Even so, 3G would have been hard-pressed to pull off anything of this scale alone. Mr. Lemann enlisted his old Gillette board pal Warren Buffett with a transaction perfectly suited to his burger, shake and value-investing appetite. Berkshire Hathaway is putting in the same $4.5-billion of equity as 3G. The Oracle of Omaha’s conglomerate also could reap a 9-per-cent dividend from some $8-billion of preferred stock he’s acquiring in the deal.

The arrangement is similar to one being used by Michael Dell to buy his eponymous PC maker. Instead of assembling a roster of private equity firms, as was the norm in the pre-crisis buyout boom, Silver Lake Partners and Mr. Dell turned to Microsoft for additional funding. And Mr. Dell kicked in some cash from his MSD investment vehicle to go along with his 14-per-cent stake in the company.
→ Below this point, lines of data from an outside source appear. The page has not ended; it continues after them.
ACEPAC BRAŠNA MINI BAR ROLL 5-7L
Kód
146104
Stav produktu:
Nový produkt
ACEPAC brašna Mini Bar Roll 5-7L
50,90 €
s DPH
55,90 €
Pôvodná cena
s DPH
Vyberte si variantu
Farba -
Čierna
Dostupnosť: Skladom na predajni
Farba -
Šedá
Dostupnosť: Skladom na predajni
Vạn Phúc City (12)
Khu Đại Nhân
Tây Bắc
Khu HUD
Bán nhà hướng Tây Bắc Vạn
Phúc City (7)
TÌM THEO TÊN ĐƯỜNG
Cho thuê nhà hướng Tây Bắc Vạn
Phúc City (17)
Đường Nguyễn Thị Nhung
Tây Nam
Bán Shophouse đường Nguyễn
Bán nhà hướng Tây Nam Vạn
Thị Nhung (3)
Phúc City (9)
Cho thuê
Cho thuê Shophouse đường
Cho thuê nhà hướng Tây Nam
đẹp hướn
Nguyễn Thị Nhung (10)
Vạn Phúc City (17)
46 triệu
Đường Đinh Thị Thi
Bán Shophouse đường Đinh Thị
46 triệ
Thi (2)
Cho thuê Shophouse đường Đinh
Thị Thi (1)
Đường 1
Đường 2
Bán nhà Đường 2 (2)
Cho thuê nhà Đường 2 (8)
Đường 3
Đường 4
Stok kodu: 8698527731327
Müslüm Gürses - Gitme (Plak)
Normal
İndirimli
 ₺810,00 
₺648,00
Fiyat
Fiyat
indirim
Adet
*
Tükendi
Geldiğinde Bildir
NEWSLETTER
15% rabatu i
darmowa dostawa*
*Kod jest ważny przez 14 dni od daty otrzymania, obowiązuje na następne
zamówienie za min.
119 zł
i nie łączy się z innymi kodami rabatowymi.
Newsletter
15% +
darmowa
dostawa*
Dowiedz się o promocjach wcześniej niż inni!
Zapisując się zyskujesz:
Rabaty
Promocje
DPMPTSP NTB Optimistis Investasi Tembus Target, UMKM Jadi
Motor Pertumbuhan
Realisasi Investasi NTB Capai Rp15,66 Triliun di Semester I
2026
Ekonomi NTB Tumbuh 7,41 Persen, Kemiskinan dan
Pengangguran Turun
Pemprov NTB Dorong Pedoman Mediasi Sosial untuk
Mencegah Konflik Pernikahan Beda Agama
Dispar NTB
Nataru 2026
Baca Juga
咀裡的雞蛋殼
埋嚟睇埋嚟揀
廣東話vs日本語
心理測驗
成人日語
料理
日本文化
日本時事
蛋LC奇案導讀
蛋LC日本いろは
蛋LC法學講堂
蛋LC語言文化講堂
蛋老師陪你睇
Despite how cheap it is to borrow, more creative pairings probably will be needed if more big public companies are to go private. Buyout firms are understandably reluctant to band together after their investors balked and regulators pried into clubby relationships. Berkshire Hathaway and Microsoft aren’t the only companies with hoards of cash they’d like to put to work. Teaming up with private equity might turn out to be a combination that works as well as ketchup on a Whopper.